Konu ile yüklemin birbirinin yerine geçmesiyle doğruluğu bozulmayan (önerme): "Her insan güler" evrilir bir önerme sayılır çünkü "her gülen insandır" yargısı yanlış olmaz. Alıcıda kullanılıp kimyasal işlemden geçtikten sonra doğrudan doğruya pozitife dönebilen (film).

EVRİK

Başka bir önermeye, teoreme veya probleme göre terimleri ters durumda olan (önerme, teorem veya problem).

ÇIKARIM

Çıkarma işi. Belli önermelerin kabul edilen veya gerçek olan doğruluklarından, yanlışlıklarından, başka önermelerin kabul edilen veya gerçek olan doğruluklarını, yanlışlıklarını çıkarma, istidlal.

DOĞRULAMAK

Bir şeyin doğru olduğunu ortaya koymak, desteklemek, gerçeklemek, teyit etmek, tasdik etmek. Bir önermenin doğruluğunu veya yanlışlığını belirlemek amacıyla olayları inceleyip araştırmak.

BELGİT

Senet. Bir önermeyi tanıtlamak için gösterilen ve daha önce doğru diye kabul edilen başka önerme, hüccet, burhan.

BELİT

Kendiliğinden apaçık ve bundan dolayı öteki önermelerin ön dayanağı sayılan temel önerme, mütearife, aksiyom.

ALMAŞ

İki veya daha çok şeyin sıra ile değiştirilerek kullanılması veya kendiliğinden değişerek çalışması, keşikleme, münavebe. Birinin doğru olması ötekinin yanlışlığını gerektiren iki önermenin oluşturduğu sistem.

DOĞRULUK

Doğru ve dürüst olma durumu, doğru olana yakışır davranış, dürüstlük, adalet.
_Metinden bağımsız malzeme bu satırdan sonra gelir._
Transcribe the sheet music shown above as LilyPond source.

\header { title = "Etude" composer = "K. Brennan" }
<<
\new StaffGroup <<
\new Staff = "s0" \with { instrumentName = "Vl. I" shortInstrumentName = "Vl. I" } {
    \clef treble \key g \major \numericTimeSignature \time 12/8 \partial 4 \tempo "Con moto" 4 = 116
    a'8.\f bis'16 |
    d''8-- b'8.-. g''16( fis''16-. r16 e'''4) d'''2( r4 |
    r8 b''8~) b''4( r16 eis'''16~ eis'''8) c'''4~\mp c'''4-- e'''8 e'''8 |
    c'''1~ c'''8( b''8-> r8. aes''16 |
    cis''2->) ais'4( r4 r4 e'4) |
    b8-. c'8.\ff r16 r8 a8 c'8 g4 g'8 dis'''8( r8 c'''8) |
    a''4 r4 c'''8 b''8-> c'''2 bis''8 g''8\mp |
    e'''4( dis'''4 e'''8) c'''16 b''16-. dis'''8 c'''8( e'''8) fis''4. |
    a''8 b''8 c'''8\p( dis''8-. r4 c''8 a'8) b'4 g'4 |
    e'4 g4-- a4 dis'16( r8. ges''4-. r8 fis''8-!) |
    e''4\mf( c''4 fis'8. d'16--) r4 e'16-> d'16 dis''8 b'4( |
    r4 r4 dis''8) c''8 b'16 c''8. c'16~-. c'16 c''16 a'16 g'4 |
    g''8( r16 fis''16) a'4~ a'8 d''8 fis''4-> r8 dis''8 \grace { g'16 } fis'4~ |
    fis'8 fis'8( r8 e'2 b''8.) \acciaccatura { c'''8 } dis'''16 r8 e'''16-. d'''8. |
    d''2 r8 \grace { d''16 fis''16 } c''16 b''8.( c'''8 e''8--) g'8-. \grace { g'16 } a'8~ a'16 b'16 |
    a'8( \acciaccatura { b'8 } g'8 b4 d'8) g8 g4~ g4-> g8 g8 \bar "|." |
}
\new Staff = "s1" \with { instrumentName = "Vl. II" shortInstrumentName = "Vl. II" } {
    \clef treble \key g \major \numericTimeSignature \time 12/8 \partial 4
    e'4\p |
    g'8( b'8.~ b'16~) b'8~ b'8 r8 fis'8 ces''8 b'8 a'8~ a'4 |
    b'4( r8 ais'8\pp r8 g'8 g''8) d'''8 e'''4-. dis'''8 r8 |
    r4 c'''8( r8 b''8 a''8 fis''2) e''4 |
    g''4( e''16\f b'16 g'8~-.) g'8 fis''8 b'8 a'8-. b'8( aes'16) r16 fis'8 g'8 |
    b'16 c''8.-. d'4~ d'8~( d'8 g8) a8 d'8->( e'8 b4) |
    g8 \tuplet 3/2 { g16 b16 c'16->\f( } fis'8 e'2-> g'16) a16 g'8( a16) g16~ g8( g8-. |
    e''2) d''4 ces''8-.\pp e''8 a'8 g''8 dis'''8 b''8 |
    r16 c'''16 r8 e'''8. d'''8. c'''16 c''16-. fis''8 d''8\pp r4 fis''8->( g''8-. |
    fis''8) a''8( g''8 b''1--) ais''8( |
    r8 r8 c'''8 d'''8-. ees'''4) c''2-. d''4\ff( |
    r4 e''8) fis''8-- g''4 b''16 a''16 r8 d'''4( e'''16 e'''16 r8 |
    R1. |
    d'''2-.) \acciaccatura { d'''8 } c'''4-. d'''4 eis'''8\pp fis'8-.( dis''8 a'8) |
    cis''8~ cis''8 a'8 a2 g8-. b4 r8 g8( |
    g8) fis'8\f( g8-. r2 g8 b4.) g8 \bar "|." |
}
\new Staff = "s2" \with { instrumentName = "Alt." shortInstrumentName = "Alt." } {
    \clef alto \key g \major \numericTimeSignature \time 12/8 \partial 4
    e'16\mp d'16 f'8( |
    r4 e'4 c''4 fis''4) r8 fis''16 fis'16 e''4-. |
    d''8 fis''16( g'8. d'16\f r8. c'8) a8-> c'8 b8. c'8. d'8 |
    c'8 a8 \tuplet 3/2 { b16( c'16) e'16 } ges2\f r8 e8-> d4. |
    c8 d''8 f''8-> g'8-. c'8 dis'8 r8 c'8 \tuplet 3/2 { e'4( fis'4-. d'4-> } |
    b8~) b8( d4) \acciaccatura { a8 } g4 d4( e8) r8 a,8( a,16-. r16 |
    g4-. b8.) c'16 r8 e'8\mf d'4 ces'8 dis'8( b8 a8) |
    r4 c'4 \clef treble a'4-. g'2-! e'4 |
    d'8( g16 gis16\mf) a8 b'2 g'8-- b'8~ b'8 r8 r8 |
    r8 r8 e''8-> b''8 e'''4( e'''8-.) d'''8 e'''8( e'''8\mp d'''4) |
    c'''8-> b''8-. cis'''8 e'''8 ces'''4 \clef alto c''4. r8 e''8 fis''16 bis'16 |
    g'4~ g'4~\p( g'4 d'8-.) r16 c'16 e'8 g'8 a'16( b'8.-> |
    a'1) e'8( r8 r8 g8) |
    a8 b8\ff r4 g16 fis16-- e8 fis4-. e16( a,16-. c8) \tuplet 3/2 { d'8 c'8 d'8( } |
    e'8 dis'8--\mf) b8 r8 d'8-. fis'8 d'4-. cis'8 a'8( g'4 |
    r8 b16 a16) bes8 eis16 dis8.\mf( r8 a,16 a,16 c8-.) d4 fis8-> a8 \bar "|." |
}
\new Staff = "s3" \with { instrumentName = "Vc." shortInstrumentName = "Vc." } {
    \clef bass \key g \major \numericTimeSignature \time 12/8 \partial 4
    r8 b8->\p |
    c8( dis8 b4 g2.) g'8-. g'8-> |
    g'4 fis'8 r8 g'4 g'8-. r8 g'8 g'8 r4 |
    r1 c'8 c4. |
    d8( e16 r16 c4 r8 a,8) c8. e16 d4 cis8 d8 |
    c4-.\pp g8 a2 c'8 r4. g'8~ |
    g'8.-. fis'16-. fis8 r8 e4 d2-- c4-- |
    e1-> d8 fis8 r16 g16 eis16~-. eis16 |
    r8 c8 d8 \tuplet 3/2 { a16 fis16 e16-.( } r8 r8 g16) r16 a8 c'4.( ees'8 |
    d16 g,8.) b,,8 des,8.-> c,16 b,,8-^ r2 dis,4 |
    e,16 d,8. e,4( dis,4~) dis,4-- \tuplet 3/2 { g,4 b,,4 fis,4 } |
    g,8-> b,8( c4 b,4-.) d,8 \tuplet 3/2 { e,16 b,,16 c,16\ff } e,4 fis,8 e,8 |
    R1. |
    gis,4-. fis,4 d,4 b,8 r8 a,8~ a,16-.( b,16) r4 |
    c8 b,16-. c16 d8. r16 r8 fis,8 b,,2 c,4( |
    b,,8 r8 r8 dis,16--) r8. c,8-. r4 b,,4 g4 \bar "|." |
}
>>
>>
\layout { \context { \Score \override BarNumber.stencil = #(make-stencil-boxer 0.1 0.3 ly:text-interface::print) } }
Düşüncenin gerçekle uyuşması, yargı ve önermelerin gerçeğe uygun olması.

ÇATIŞKI

Yasaların veya önermelerin kendi aralarında çelişikliği, antinomi.

DOGMACILIK

Öne sürülen öğreti ve ilkeleri eleştirmeden doğru olarak benimseyen ve benimsediği varsayımlardan katı bir yöntemle önermeler türeten anlayış, dogmatizm.

CÜMLECİK

Önerme. Küçük cümle.

ANLAMA

Anlamak işi, anlamaklık, derk, fehim, intikal, tefehhüm, vukuf. Bir olay veya önermenin daha önce bilinen bir kanunun veya formülün sonucu olduğunu görme.

ANLAM

Bir kelimeden, bir sözden, bir davranış veya olgudan anlaşılan şey, bunların hatırlattığı düşünce veya nesne, mana, meal, fehva, deme, mazmun, medlul, valör. Bir önermenin, bir tasarının, bir düşüncenin veya eserin anlatmak istediği şey.